Bezafibrate-driven mitochondrial targeting enhances antitumor immunity and prevents lung cancer via CD8+ T cell infiltration and MDSC reduction.

Bezafibrate (BEZ) is a drug used to treat hypertriglyceridemia and its long-term use has been associated with reduced risk of cancer in patients with coronary artery disease. Recent studies uncovered that BEZ is a potent modulator of mitochondrial biogenesis through activation of PGC-1α/PPAR complexes, resulting in modulation of lipid metabolism and fatty acid oxidation. Mitochondria impact virtually all processes linked to oncogenesis, and disruption of normal mitochondrial bioenergetics and oxidative phosphorylation (OXPHOS) occurs early during oncogenesis to change the energy metabolism of cancer cells as well as various cells in the tumor microenvironment (TME). Therefore, we synthesized a BEZ analog (Mito-BEZ) that preferentially localizes to mitochondria, thereby enabling lower doses of Mito-BEZ than BEZ to achieve greater efficacy. Our studies demonstrate that Mito-BEZ is significantly more potent than BEZ at inhibiting LUAD cell growth in vitro and inhibiting lung tumorigenesis in preclinical mouse models. Mito-BEZ was also >200-fold more potent than BEZ at inhibiting both complex I and III in LUAD cells. Furthermore, Mito-BEZ suppresses oxidative metabolism in cancer cells while markedly upregulating mitochondrial function in effector CD8+ T cells, resulting in activation of a potent T cell immune response in the TME. Our results show that Mito-BEZ, with its favorable toxicity profile, exhibited a striking inhibitory effect on lung cancer progression and metastasis by targeting a fundamental difference in metabolic plasticity between cancer cells and effector T cells in the TME.

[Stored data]
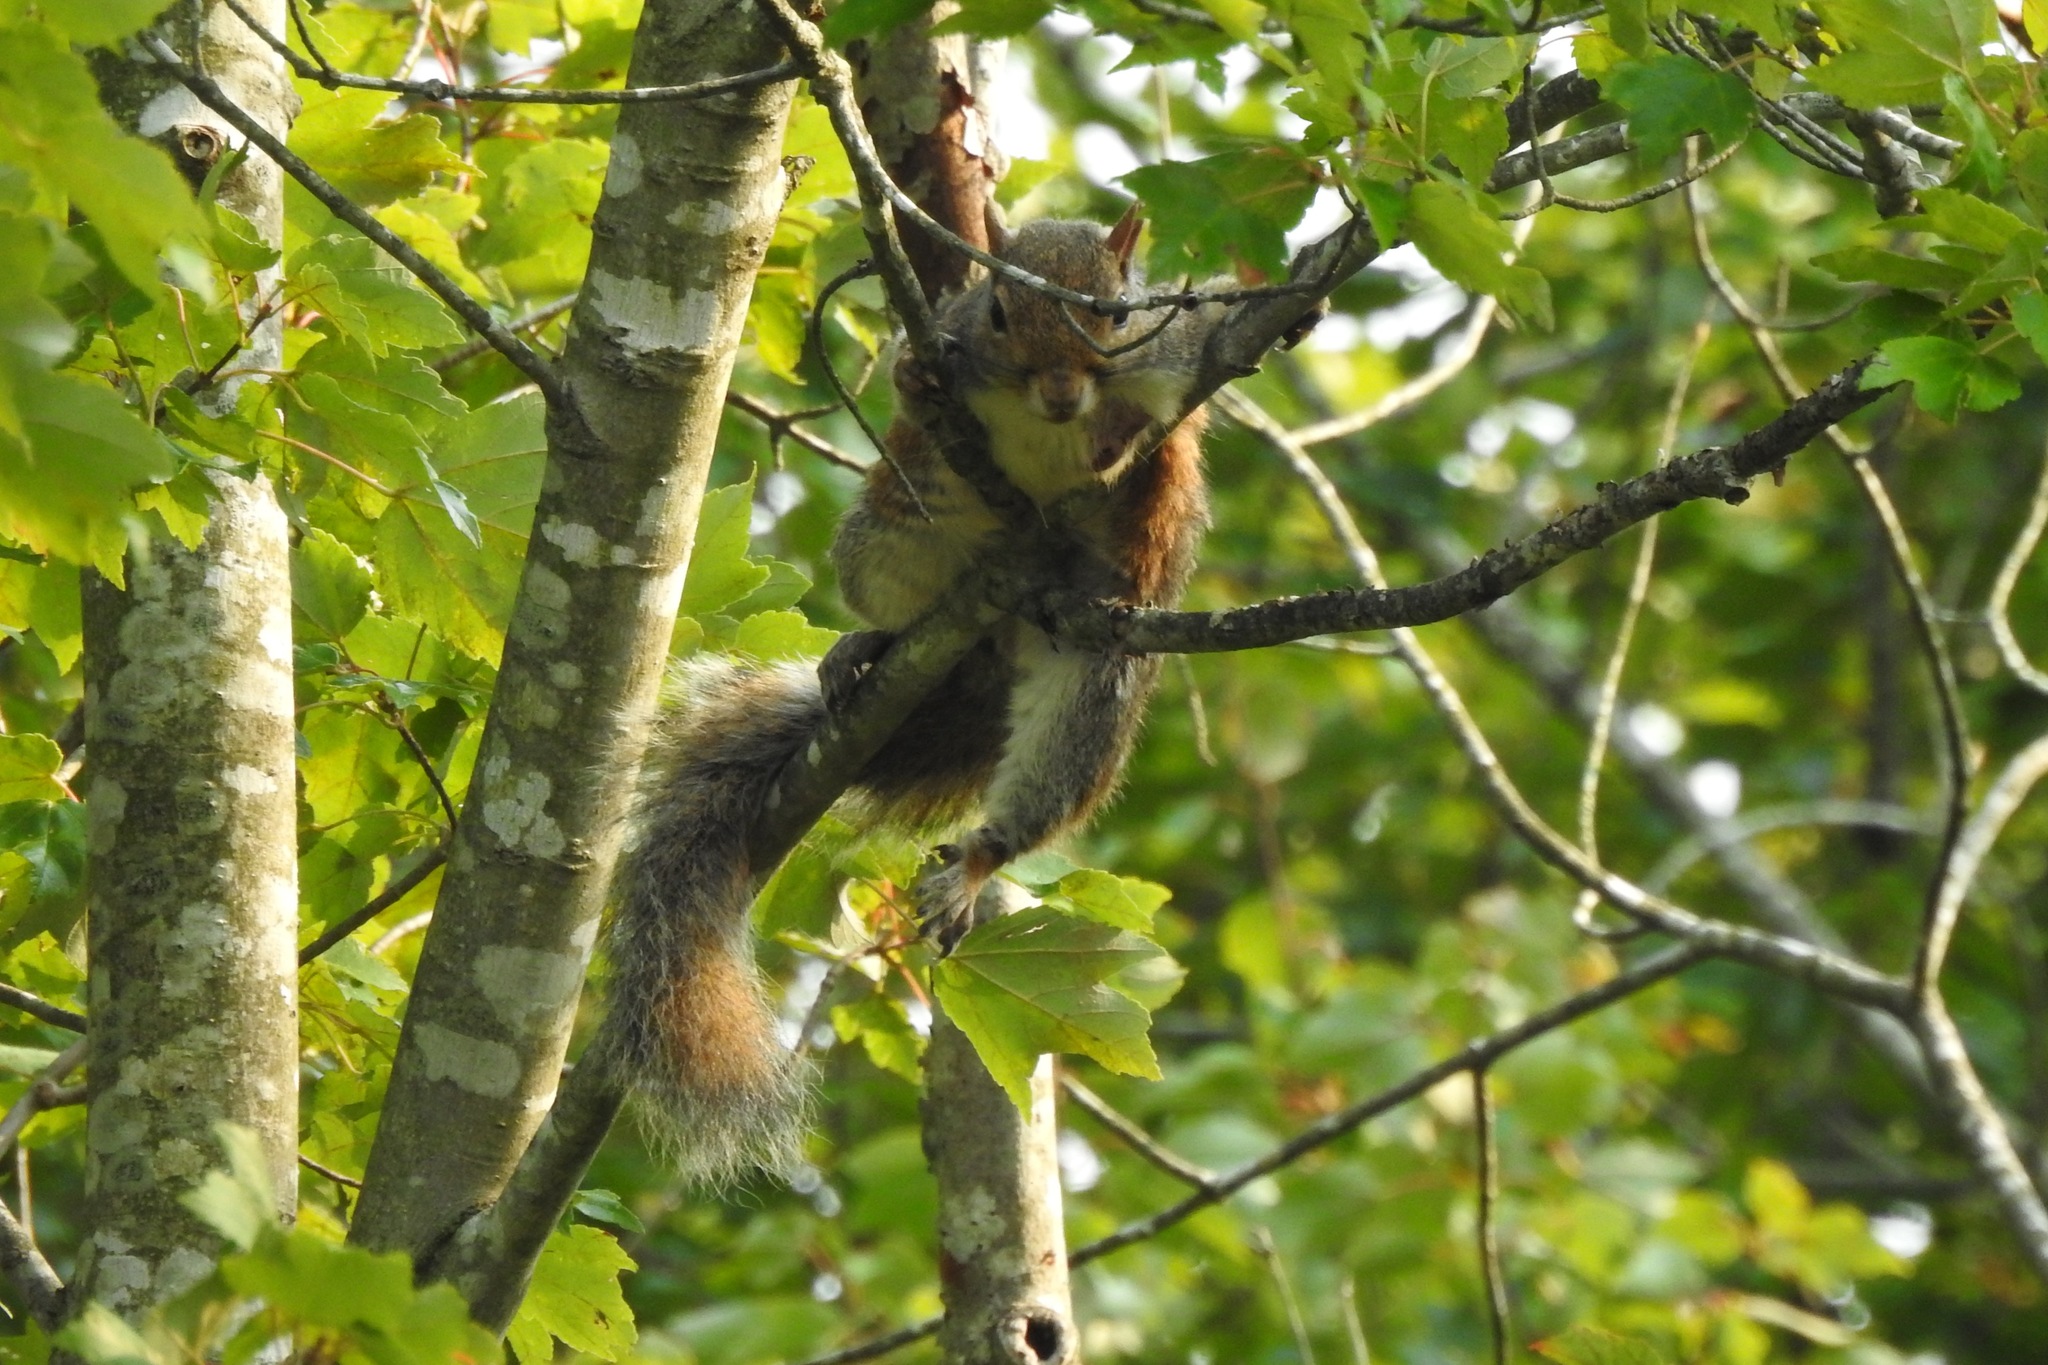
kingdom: Animalia
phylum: Chordata
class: Mammalia
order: Rodentia
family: Sciuridae
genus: Sciurus
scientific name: Sciurus carolinensis
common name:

ACTIVITY:
Answer these about the bezafibrate text above:
1. What condition is bezafibrate used to treat?
2. Activating which complexes lets bezafibrate modulate mitochondrial biogenesis?
3. How much more potent than BEZ was Mito-BEZ at inhibiting complex I and III in LUAD cells?

ANSWER BELOW:
1. Hypertriglyceridemia.
2. PGC-1α/PPAR complexes.
3. More than 200-fold.